EXERCISE A:
Edit the records between the lines holding "purple L-shape: moved 16 px up" and "gray semicircle: moved 5 px up", inclusive, replacing "red line" with "blue line" and leaving everything else unchanged, then give back only those lines.

DOCUMENT TEXT:
>>>>>

10,000 km is a Spanish romantic drama film directed by Carlos Marqués-Marcet. It film stars Natalia Tena and David Verdaguer as a couple trying to make their relationship work, while one lives in Barcelona and the other in Los Angeles.

The film had its world premiere on March 10, 2014 at the SXSW film festival and received the Special Jury Recognition for Best Acting Duo. The film was released on May 16, 2014 in Spain and on July 10, 2015, in a limited release and through video on demand by Broad Green Pictures in the United States.

Plot
10,000 km follows the relationship between Alexandra and Sergi in Barcelona, Spain. They struggle to find a balance between their plans of having a baby and Alex's photography career. When Alex accepts a one-year residency in Los Angeles, their distance apart tests the bounds of their relationship. They attempt to use modern technology to keep their relationship strong, but the physical distance proves more challenging than they could have imagined.

<<<<<

EXERCISE B:
Resume the article on the film 10,000 km from its last sentence.

INFORMATION SUPPLIED:
>>>>>

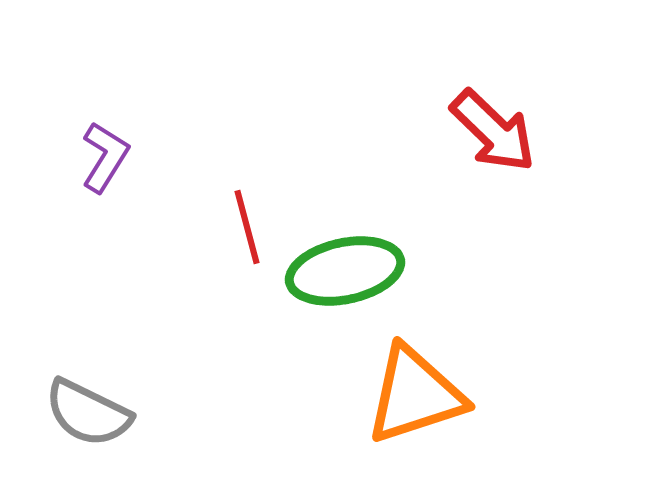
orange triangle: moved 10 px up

<<<<<
>>>>>

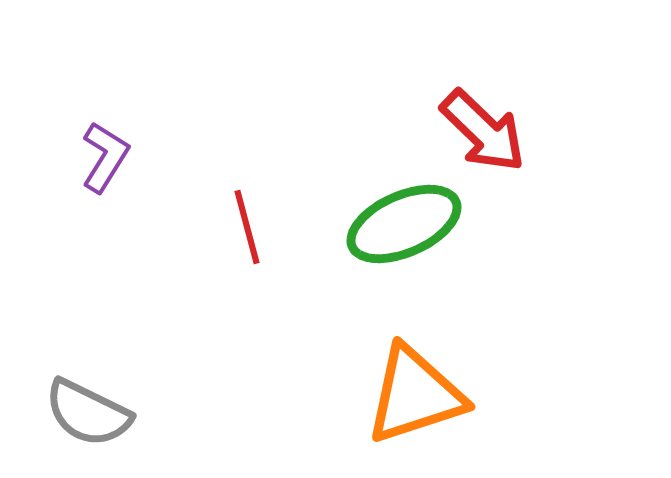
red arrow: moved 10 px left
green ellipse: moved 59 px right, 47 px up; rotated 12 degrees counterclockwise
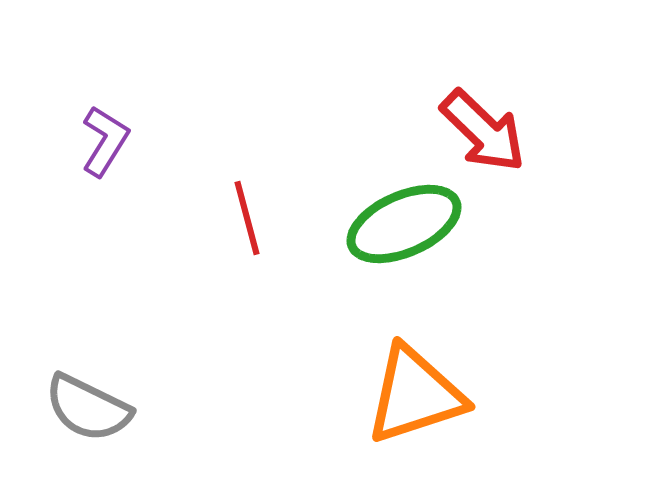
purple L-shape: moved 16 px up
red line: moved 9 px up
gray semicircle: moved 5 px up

<<<<<

ANSWER A:
purple L-shape: moved 16 px up
blue line: moved 9 px up
gray semicircle: moved 5 px up

ANSWER B:
Cast
 Natalia Tena as Alex
 David Verdaguer as Sergi

Release
The film had its world premiere at the SXSW film festival on March 10, 2014. The film also screened at the AFI festival on November 7, 2014. The film was acquired by Broad Green Pictures for U.S domestic distribution. The film was released in a limited release and through video on demand on July 10, 2015.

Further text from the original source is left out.